### GIVEN DATA
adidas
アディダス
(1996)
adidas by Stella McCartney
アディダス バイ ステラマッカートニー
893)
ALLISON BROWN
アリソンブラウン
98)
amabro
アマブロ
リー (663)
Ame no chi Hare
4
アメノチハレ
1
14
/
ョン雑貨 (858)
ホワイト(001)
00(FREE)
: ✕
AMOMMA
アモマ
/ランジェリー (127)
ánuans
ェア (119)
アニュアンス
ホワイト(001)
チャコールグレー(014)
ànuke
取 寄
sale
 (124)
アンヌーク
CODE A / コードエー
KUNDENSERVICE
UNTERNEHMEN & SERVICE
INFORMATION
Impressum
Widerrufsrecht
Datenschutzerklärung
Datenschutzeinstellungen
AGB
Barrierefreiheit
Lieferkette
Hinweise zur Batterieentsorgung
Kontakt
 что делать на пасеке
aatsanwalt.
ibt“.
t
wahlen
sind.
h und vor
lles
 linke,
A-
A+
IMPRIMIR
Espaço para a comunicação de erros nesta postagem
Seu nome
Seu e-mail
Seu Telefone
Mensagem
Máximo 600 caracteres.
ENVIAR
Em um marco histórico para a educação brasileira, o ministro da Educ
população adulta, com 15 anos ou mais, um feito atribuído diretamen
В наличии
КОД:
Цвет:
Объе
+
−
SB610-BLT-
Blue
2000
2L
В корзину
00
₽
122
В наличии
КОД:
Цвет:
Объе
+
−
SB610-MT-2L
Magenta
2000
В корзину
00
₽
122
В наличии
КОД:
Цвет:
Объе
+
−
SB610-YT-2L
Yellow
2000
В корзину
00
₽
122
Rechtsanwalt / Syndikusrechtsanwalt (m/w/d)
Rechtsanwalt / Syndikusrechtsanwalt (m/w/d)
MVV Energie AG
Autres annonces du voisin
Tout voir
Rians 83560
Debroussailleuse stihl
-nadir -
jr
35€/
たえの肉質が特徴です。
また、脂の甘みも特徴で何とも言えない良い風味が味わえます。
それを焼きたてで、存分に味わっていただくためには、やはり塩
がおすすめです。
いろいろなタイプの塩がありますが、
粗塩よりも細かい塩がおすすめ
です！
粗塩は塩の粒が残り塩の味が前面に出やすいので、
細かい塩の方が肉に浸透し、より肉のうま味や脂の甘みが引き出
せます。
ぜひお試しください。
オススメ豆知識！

### PROBLEM TO WORK ON
Repeat the material word for word, leaving out no line.

### ANSWER AREA
adidas
アディダス
(1996)
adidas by Stella McCartney
アディダス バイ ステラマッカートニー
893)
ALLISON BROWN
アリソンブラウン
98)
amabro
アマブロ
リー (663)
Ame no chi Hare
4
アメノチハレ
1
14
/
ョン雑貨 (858)
ホワイト(001)
00(FREE)
: ✕
AMOMMA
アモマ
/ランジェリー (127)
ánuans
ェア (119)
アニュアンス
ホワイト(001)
チャコールグレー(014)
ànuke
取 寄
sale
 (124)
アンヌーク
CODE A / コードエー
KUNDENSERVICE
UNTERNEHMEN & SERVICE
INFORMATION
Impressum
Widerrufsrecht
Datenschutzerklärung
Datenschutzeinstellungen
AGB
Barrierefreiheit
Lieferkette
Hinweise zur Batterieentsorgung
Kontakt
 что делать на пасеке
aatsanwalt.
ibt“.
t
wahlen
sind.
h und vor
lles
 linke,
A-
A+
IMPRIMIR
Espaço para a comunicação de erros nesta postagem
Seu nome
Seu e-mail
Seu Telefone
Mensagem
Máximo 600 caracteres.
ENVIAR
Em um marco histórico para a educação brasileira, o ministro da Educ
população adulta, com 15 anos ou mais, um feito atribuído diretamen
В наличии
КОД:
Цвет:
Объе
+
−
SB610-BLT-
Blue
2000
2L
В корзину
00
₽
122
В наличии
КОД:
Цвет:
Объе
+
−
SB610-MT-2L
Magenta
2000
В корзину
00
₽
122
В наличии
КОД:
Цвет:
Объе
+
−
SB610-YT-2L
Yellow
2000
В корзину
00
₽
122
Rechtsanwalt / Syndikusrechtsanwalt (m/w/d)
Rechtsanwalt / Syndikusrechtsanwalt (m/w/d)
MVV Energie AG
Autres annonces du voisin
Tout voir
Rians 83560
Debroussailleuse stihl
-nadir -
jr
35€/
たえの肉質が特徴です。
また、脂の甘みも特徴で何とも言えない良い風味が味わえます。
それを焼きたてで、存分に味わっていただくためには、やはり塩
がおすすめです。
いろいろなタイプの塩がありますが、
粗塩よりも細かい塩がおすすめ
です！
粗塩は塩の粒が残り塩の味が前面に出やすいので、
細かい塩の方が肉に浸透し、より肉のうま味や脂の甘みが引き出
せます。
ぜひお試しください。
オススメ豆知識！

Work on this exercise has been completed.